---------- Data provided
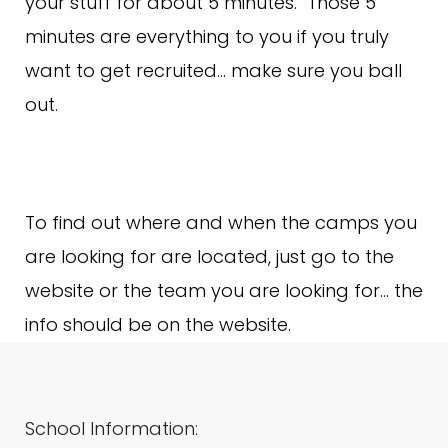
your stuff for about 5 minutes. Those 5
minutes are everything to you if you truly
want to get recruited… make sure you ball
out.
To find out where and when the camps you
are looking for are located, just go to the
website or the team you are looking for… the
info should be on the website.
School Information:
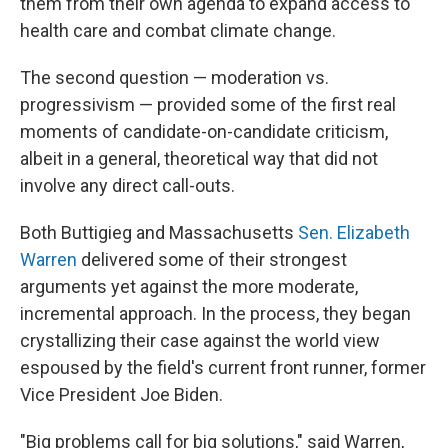
them from their own agenda to expand access to
health care and combat climate change.
The second question — moderation vs.
progressivism — provided some of the first real
moments of candidate-on-candidate criticism,
albeit in a general, theoretical way that did not
involve any direct call-outs.
Both Buttigieg and Massachusetts
Sen. Elizabeth
Warren
delivered some of their strongest
arguments yet against the more moderate,
incremental approach. In the process, they began
crystallizing their case against the world view
espoused by the field's current front runner, former
Vice President Joe Biden.
"Big problems call for big solutions," said Warren,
--------------------
- _Your assignment_:
Please render the text of the items as a numbered list, beginning at the start of the items and stopping after the line that contains "info should be on the website.". Leave out blank lines and the pictures.

- _Result_:
1. your stuff for about 5 minutes. Those 5
2. minutes are everything to you if you truly
3. want to get recruited… make sure you ball
4. out.
5. To find out where and when the camps you
6. are looking for are located, just go to the
7. website or the team you are looking for… the
8. info should be on the website.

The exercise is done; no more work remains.